The fiction, for example, is very uneven. There's real wit and power in Edmund White's ''A Man of the World,'' about a homosexual childhood, and in ''Happy Boy, Allen,'' another of Mary Robison's deft, resonant portrayals of alienated young moderns. Yet a similar story by the equally gifted Jayne Ann Phillips seems predictable and tired -- and stories by Joyce Carol Oates, Guy Davenport, and Cynthia Ozick strike me as pale-mannered copies of things they've all done before, and done bettter. I did admire Barbara Bedway's ''Death and Lebanon,'' about the fears that continue to dog the lives of people ''saved'' from violent societies, and Barbara Thompson's ''Tattoo,'' a darkly ironic tale of cultural misunderstanding interwoven with self-delusion.

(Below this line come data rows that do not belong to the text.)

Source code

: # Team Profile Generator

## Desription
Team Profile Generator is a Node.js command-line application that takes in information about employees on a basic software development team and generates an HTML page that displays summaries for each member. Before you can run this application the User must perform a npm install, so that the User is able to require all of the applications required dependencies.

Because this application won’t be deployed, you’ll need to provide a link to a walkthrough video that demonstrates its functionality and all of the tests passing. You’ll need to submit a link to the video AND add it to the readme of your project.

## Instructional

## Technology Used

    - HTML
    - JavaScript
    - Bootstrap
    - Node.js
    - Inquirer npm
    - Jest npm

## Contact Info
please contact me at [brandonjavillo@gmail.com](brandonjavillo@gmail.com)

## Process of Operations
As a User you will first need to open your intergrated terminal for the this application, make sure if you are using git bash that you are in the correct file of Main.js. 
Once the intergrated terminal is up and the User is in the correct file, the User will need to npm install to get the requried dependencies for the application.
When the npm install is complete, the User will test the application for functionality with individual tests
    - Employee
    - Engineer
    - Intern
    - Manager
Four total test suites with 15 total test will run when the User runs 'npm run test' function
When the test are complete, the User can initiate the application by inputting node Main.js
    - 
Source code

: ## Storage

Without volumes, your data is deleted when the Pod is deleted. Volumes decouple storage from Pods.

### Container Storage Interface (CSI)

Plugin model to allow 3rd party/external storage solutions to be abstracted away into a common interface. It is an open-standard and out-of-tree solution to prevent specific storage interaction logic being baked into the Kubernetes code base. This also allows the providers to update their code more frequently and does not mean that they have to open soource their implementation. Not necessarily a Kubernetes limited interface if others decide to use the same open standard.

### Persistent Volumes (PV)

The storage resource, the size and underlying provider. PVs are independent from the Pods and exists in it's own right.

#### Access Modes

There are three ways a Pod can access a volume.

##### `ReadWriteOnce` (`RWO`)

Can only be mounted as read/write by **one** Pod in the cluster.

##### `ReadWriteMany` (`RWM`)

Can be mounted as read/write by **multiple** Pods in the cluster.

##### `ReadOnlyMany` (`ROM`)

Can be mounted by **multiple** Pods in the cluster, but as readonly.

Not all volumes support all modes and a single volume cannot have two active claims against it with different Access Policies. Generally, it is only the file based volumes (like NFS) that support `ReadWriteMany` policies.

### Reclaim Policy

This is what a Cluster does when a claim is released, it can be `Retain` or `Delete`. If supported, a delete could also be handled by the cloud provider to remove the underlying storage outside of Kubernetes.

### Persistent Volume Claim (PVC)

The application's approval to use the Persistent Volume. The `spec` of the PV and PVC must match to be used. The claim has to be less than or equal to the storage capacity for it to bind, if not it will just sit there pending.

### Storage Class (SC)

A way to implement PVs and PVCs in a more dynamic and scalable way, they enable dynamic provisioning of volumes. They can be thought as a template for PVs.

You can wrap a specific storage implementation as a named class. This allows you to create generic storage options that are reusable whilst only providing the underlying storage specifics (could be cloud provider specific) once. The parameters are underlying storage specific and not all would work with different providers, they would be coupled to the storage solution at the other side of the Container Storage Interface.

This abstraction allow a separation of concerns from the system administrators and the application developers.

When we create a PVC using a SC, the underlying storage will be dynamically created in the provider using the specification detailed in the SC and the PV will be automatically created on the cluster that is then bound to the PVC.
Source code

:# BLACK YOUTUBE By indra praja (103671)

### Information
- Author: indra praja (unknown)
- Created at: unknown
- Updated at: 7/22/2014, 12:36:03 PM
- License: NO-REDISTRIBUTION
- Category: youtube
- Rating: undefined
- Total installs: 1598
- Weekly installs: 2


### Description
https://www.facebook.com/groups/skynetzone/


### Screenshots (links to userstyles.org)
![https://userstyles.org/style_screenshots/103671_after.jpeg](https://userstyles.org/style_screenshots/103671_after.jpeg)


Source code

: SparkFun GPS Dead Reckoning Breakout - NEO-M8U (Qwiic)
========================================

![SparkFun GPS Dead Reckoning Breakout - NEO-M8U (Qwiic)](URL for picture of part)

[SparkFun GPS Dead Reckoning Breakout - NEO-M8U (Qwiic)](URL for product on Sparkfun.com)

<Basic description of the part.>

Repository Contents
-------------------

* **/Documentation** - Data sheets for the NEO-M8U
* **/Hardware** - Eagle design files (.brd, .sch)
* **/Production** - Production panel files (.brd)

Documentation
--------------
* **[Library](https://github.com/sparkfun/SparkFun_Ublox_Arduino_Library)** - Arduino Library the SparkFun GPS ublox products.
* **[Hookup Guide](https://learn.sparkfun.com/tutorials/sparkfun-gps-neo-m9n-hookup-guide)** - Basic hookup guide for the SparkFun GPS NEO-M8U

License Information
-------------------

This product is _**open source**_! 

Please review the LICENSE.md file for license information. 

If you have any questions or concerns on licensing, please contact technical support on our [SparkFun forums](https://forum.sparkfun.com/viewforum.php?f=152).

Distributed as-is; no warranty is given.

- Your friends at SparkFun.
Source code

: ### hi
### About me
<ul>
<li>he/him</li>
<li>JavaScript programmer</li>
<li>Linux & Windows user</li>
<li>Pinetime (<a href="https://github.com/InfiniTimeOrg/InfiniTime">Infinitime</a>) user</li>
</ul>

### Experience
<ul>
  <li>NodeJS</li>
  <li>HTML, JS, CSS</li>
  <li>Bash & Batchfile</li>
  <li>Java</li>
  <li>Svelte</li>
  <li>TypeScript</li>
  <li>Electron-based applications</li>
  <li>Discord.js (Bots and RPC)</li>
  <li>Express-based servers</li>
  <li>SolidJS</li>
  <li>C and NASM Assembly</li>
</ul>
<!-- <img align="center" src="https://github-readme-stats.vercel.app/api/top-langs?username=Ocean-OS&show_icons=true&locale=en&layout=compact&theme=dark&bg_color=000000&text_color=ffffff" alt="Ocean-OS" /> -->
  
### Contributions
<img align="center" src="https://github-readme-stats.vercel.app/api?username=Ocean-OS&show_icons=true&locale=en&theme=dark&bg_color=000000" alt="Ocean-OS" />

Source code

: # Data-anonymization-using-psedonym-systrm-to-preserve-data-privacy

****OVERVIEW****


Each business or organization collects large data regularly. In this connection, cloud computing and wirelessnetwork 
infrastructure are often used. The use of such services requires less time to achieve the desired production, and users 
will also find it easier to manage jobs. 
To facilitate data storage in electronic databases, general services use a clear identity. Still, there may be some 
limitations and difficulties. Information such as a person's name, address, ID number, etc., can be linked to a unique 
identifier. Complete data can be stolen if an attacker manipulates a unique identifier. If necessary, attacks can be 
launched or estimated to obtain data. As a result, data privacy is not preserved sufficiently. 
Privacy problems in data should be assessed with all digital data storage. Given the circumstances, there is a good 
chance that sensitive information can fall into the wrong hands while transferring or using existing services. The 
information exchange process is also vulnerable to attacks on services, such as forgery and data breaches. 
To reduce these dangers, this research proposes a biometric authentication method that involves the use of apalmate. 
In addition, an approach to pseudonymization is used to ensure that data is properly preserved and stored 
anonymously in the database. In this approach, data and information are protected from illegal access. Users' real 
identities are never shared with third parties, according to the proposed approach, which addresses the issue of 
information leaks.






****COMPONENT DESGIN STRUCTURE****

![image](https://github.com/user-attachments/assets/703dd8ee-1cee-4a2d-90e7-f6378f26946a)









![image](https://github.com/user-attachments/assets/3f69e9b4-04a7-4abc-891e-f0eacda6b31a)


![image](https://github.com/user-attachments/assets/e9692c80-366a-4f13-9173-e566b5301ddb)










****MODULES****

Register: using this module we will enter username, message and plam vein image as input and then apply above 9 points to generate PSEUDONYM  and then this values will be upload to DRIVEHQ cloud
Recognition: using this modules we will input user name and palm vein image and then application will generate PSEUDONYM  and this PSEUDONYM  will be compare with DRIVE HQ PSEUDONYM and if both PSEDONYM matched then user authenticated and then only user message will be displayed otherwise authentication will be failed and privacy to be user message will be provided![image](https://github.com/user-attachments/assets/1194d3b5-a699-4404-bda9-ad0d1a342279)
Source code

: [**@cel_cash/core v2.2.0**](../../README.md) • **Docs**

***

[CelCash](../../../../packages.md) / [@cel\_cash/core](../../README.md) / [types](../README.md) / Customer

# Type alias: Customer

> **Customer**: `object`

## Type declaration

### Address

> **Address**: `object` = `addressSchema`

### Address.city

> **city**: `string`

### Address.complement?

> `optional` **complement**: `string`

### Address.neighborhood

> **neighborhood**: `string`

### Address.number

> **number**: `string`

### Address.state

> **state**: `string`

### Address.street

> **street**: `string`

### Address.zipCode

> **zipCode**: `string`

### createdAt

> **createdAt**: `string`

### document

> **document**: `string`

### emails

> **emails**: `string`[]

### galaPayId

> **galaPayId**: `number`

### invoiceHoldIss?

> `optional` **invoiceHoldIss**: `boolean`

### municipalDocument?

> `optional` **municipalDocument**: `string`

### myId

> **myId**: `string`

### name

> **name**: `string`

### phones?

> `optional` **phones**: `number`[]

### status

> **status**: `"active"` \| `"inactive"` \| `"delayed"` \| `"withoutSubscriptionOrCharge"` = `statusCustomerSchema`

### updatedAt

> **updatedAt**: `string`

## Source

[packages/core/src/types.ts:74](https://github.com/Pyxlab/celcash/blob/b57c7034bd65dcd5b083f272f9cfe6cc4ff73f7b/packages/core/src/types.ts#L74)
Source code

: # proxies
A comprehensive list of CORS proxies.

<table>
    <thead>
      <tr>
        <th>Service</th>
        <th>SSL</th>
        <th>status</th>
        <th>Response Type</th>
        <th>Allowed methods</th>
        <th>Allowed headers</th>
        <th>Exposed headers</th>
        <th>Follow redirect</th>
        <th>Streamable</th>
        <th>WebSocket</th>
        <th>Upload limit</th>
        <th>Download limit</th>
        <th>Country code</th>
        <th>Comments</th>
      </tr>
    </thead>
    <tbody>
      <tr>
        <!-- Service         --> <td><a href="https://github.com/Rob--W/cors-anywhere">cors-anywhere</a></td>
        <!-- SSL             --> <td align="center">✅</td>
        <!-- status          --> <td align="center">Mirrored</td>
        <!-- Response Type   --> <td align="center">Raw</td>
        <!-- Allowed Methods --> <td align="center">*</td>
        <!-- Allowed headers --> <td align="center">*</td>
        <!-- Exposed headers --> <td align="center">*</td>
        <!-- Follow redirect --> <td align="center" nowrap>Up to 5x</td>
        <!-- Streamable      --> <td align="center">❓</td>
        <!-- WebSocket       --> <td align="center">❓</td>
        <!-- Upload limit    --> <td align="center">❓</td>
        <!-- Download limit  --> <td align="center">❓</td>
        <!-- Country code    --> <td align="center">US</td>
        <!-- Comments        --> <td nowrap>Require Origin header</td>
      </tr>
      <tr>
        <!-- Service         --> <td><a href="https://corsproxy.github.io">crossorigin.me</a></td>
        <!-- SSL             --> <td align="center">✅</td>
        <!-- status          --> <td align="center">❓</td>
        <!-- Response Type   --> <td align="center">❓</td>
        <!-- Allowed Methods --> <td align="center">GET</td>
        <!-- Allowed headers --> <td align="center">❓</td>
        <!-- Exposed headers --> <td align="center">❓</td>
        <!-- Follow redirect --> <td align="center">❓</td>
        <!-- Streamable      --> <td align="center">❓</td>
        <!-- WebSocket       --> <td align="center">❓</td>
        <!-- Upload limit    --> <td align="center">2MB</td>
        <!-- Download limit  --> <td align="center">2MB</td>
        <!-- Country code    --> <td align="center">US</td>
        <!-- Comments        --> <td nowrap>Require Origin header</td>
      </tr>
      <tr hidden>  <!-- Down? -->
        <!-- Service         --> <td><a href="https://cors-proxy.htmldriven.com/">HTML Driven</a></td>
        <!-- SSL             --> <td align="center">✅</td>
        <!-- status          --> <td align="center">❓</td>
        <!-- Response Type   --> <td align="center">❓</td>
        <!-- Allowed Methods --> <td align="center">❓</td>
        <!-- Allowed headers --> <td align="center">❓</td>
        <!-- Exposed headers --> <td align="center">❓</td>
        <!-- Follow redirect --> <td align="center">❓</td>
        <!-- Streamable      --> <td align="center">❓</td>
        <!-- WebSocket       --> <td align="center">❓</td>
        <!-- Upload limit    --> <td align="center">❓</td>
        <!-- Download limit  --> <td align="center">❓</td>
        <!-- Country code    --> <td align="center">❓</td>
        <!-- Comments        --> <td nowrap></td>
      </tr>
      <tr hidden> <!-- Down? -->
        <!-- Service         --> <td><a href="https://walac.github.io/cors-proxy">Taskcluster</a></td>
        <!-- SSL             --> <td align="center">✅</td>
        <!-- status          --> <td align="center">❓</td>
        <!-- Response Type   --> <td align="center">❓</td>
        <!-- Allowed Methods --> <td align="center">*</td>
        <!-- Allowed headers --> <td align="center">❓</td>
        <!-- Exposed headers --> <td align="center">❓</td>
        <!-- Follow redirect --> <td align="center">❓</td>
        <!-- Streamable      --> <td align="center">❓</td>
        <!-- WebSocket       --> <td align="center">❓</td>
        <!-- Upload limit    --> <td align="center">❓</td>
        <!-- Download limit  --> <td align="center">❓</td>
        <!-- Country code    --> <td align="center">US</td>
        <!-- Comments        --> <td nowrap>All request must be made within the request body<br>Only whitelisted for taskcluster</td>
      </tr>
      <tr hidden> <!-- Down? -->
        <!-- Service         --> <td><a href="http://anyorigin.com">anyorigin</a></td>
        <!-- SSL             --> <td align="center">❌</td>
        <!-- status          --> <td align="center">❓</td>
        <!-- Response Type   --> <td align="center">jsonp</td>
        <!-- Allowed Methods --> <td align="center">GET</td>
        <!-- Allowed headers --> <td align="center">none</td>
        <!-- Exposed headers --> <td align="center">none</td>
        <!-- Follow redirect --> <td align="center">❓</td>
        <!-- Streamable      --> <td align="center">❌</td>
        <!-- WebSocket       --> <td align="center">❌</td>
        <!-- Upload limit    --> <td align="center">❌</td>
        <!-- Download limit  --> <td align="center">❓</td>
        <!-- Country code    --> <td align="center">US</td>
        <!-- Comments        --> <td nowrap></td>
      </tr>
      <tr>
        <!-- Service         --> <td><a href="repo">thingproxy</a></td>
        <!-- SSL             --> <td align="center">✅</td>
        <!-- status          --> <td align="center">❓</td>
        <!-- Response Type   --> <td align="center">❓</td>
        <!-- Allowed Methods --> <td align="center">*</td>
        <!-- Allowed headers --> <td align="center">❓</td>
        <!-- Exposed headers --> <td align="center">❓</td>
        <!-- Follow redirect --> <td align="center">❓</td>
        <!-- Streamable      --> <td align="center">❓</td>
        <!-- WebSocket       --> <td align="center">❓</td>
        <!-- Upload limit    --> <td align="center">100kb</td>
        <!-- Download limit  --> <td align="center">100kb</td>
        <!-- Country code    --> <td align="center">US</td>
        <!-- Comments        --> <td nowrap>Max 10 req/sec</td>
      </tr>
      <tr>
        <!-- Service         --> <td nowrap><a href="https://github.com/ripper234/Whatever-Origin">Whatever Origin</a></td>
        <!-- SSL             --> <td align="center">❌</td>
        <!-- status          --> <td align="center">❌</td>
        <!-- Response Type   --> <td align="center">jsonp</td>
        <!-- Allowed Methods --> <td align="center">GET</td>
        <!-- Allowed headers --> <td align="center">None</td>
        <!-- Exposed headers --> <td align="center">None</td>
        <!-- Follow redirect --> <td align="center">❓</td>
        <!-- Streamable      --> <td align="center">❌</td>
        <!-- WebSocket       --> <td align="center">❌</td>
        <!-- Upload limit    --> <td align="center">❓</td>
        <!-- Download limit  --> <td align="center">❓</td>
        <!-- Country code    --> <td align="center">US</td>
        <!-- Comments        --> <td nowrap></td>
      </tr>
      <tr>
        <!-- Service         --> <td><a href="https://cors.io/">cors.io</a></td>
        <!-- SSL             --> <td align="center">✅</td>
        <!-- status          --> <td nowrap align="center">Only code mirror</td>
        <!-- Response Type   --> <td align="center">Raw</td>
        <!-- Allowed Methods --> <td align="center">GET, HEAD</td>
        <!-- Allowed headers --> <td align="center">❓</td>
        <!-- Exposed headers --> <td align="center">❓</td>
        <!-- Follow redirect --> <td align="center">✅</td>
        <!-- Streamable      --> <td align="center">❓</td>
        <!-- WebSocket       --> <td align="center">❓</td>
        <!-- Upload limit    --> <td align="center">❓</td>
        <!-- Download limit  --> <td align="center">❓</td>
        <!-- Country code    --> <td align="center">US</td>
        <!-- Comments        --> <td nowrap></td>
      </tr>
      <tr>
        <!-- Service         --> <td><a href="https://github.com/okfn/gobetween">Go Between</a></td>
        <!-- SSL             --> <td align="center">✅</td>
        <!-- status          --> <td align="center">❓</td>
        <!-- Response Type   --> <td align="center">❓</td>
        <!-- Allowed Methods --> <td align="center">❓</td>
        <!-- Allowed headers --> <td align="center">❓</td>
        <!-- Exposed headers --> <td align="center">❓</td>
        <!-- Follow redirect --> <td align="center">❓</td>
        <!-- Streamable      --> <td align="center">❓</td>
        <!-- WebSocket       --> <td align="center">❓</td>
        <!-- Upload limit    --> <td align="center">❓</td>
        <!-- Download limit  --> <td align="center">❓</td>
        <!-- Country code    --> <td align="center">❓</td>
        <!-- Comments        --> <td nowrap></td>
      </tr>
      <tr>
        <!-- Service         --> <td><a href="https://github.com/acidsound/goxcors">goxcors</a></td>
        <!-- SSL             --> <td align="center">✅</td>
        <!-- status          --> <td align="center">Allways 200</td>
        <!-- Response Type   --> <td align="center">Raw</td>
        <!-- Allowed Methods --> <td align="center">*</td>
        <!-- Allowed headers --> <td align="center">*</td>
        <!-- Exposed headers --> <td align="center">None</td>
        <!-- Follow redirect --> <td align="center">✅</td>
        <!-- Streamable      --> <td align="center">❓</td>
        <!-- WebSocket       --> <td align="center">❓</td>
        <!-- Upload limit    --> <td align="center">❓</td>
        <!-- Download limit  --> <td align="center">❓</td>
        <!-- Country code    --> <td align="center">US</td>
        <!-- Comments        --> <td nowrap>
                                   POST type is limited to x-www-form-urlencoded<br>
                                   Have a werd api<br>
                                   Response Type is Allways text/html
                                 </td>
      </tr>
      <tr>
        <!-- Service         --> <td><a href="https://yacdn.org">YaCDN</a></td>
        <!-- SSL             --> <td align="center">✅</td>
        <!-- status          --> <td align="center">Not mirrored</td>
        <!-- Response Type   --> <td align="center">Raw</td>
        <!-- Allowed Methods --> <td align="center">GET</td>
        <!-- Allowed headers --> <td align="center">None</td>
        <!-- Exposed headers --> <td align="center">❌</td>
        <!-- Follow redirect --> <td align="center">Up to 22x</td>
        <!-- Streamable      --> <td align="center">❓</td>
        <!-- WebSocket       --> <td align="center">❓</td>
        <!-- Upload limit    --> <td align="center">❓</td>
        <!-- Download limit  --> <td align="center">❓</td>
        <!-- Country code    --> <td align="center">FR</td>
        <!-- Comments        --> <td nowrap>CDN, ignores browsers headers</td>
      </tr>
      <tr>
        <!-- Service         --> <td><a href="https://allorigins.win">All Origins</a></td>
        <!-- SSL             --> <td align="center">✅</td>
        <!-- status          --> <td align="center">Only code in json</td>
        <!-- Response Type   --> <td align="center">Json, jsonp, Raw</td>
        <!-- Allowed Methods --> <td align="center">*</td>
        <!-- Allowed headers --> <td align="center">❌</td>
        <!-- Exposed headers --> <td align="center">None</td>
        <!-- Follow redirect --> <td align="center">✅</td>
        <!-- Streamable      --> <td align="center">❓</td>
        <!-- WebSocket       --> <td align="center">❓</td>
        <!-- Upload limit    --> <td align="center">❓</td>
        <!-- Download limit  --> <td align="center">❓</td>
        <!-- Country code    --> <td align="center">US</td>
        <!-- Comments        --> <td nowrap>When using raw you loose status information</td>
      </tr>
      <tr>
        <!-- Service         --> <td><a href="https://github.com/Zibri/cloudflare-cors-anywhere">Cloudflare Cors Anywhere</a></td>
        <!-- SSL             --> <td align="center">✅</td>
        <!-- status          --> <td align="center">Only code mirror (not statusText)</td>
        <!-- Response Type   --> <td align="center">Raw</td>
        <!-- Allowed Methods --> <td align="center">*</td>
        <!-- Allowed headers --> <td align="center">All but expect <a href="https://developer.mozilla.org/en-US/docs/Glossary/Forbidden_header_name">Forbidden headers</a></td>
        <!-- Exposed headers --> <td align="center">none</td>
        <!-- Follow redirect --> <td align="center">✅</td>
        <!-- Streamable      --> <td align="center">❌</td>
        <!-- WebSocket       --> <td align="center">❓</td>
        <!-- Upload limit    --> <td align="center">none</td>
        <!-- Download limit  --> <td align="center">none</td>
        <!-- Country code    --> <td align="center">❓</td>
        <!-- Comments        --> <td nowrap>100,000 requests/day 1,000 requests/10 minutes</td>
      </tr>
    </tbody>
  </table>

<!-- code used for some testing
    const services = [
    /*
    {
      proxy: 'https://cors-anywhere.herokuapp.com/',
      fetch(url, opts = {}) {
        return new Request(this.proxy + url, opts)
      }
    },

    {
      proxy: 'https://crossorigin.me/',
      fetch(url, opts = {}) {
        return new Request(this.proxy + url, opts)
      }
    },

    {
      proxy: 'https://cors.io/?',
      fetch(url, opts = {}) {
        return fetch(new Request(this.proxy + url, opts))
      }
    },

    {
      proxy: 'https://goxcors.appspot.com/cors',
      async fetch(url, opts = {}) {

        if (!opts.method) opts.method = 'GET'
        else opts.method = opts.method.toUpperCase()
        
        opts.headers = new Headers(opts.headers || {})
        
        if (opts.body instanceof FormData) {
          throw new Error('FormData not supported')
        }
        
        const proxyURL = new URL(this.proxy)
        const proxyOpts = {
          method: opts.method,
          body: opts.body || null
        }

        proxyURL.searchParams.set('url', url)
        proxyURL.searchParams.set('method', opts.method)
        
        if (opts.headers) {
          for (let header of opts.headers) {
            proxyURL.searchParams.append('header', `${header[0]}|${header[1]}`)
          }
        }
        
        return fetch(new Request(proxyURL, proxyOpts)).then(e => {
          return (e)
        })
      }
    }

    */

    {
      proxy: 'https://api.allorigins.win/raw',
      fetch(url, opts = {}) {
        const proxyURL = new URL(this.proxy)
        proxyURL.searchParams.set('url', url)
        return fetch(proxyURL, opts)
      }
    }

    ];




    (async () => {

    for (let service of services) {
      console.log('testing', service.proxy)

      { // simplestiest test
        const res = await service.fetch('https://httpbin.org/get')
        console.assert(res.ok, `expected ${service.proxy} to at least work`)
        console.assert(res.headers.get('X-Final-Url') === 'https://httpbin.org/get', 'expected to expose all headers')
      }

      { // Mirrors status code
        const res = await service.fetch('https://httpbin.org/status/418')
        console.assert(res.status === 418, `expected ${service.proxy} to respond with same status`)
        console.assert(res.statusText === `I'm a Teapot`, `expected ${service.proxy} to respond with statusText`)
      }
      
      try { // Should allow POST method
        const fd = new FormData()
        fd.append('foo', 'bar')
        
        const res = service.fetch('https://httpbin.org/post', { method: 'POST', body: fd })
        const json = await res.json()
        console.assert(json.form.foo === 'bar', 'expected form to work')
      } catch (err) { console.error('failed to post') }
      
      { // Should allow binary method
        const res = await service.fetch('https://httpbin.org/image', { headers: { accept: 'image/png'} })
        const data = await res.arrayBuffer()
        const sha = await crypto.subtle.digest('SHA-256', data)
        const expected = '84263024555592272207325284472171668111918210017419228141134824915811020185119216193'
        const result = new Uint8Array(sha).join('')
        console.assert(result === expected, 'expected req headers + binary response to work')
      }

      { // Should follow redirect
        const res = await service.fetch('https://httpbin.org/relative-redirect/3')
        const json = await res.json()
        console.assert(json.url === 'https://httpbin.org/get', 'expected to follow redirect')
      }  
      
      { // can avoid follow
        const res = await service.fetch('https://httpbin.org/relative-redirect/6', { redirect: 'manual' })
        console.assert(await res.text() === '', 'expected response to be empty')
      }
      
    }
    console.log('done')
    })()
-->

Domestic and familial concerns dominate the poetry -- though Rita Dove's ''Dusting'' and Sharon Olds's ''The Quest'' rise memorably beyond category. Real metrical ingenuity distinguishes Mary Oliver's ''The Gardens,'' Marcia Southwick's eerie ''The Body,'' and Stanley Kunitz's lovely, Lawrencian ''The Snakes of September.'' The choice item is Charles Wright's impressive dream poem , redolent of Whitman and Hart Crane, ''The Southern Cross.''
If there are too many essays lamenting the contemporary erosion of literacy, it's nice at least that these include Christopher Clausen's elegant ''Poetry in a Discouraging Time'' and Thom Gunn's moving tribute to his mentor and friend Yvor Winters. Even better are two long essays about the literature of commitment: Carolyn Forche's account of her eye-opening experiences in El Salvador, and Terrence Des Pres's admiring review of Bertolt Brecht's poems (for ''The Way They Stand Up Against the World in Which They Were Written'').
As you see, my reservations aren't that serious after all. ''Pushcart VII'' obviously belongs on your shelf along with all its companions.